Ukraine votes for a clown

The Ukrainian presidential elections resulted in a TV actor beating the incumbent (Petro Poroshenko) and a third-time candidate for president (Yulia Tymoshenko) into second and third places, respectively.
The first round of the Ukrainian elections was won by Volodymyr Zelensky, an actor, with no previous political experience – unless you include playing an anti-corruption campaigner who becomes president in a satirical TV show.
The election of Zelensky is yet another sign of the willingness of the working class to stray from the well-worn path the ruling elites would have them follow. Zelensky, however, is no anti-corruption superhero. His campaign was supported and partially funded by one of the many oligarchs who use their financial clout to try and wield political power in Ukraine. This support from Igor Kolomoisky, who owns a Ukrainian TV channel, casts a shadow over Zelensky’s anti-corruption credentials.

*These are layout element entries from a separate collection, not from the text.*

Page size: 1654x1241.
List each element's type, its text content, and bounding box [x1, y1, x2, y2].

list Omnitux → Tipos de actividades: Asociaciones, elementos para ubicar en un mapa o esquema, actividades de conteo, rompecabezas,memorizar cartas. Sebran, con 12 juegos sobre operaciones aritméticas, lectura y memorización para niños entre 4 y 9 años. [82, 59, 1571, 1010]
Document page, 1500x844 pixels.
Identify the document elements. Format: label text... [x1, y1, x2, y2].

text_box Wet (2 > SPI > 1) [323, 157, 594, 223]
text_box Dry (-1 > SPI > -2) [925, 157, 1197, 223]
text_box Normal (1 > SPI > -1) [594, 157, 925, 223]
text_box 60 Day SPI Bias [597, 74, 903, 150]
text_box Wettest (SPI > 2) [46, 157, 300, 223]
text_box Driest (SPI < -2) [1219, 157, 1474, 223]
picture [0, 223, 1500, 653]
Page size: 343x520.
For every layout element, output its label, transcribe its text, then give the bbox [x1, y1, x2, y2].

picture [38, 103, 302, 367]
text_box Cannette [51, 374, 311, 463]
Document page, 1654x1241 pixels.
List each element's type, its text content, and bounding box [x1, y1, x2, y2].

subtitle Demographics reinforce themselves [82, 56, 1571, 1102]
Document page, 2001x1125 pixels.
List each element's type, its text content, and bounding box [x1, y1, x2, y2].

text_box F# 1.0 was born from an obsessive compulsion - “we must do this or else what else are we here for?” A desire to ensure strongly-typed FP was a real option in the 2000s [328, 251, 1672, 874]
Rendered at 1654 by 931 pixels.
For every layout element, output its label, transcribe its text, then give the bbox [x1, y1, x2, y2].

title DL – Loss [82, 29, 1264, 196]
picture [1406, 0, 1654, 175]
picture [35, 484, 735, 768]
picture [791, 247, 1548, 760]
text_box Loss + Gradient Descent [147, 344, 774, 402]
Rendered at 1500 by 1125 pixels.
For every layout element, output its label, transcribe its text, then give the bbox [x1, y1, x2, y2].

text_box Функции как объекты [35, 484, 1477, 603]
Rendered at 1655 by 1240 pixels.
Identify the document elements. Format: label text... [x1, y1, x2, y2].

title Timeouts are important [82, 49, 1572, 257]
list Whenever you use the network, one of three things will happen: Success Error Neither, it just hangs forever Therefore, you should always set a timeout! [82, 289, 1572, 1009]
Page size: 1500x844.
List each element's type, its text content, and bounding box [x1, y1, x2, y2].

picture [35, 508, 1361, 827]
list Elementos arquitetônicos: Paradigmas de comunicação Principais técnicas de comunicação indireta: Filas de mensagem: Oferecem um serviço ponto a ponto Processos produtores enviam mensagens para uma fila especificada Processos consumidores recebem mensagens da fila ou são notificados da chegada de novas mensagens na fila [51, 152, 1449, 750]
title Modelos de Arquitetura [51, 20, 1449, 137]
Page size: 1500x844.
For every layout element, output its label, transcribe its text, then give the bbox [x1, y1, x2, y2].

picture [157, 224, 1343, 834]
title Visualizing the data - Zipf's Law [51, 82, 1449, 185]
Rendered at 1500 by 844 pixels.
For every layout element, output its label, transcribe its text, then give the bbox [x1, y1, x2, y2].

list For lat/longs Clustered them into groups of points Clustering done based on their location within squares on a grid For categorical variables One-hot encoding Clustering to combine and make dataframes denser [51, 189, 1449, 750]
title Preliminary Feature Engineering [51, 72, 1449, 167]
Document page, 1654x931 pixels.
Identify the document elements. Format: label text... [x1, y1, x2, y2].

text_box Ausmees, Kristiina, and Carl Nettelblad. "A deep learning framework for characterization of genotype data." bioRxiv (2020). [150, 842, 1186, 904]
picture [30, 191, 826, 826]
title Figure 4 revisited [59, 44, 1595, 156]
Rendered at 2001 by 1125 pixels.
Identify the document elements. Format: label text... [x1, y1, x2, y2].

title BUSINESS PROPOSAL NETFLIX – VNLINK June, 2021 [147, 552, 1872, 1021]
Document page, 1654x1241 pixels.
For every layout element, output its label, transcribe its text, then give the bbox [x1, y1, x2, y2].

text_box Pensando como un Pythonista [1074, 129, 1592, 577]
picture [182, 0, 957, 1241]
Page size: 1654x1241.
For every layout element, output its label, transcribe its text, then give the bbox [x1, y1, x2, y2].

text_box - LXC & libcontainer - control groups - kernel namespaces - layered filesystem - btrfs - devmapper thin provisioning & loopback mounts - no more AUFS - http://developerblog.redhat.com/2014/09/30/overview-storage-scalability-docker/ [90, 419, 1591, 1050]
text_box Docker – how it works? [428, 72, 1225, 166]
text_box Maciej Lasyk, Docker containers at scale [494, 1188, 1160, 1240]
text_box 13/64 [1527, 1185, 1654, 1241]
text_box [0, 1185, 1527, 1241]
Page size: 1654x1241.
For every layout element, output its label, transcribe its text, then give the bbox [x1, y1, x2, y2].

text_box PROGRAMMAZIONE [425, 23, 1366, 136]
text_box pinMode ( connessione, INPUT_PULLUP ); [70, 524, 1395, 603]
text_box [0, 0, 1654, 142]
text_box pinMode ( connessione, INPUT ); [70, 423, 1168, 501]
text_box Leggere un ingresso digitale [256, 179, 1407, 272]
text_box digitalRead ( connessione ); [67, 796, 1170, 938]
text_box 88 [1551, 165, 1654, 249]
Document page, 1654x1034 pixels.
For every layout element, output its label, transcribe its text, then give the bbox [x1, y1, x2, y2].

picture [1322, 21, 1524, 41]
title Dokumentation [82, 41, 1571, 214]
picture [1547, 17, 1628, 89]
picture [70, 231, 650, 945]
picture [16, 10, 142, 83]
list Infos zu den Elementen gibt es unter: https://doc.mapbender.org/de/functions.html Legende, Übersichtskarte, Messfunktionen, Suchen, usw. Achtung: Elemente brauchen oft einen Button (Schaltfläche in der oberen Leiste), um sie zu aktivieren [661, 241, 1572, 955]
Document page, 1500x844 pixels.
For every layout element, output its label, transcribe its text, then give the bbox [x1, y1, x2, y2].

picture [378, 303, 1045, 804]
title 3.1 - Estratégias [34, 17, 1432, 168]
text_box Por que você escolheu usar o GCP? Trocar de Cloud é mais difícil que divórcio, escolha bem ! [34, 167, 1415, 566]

The incumbent president, Petro Poroshenko, is himself a chocolate magnate and ranks among the wealthiest people in Ukraine. And Yulia Tymoshenko, the former prime minister and presidential candidate, was at one time one of the richest people in the country as a result of her activities in the gas industry.
The rejection of these establishment characters by the Ukrainian working class is an indication of their growing impatience with the high-level corruption in Ukrainian government circles. The fact that they would rather vote for a TV comedian than their current president or their former prime minister is a measure of the contempt felt by ordinary working people for the political elite.
For a truly effective anti-corruption regime to be established in Ukraine they may need to return to the soviet election system, as it was first established in 1905 and 1917 – in which elected representatives do not serve a fixed term but can be recalled and forced to stand for re-election by their constituents at any time. Putting political power back into the hands of the working class, as it was briefly following the successful Russian Revolution of 1917, is a big step, and will require more than the current protest vote for Zelensky. He is not the saviour he portrays in the television series.
Taking political power into the hands of the working class will require a social revolution, and the expropriation of the oligarchs who have been robbing the country for decades. Ukraine is in a uniquely fortunate position as the social ownership of the country’s greatest manufacturing assets is a recent memory for the working class. But it will require democratic workers’ control those assets to prevent them becoming under the control of a political bureaucracy with its own agenda.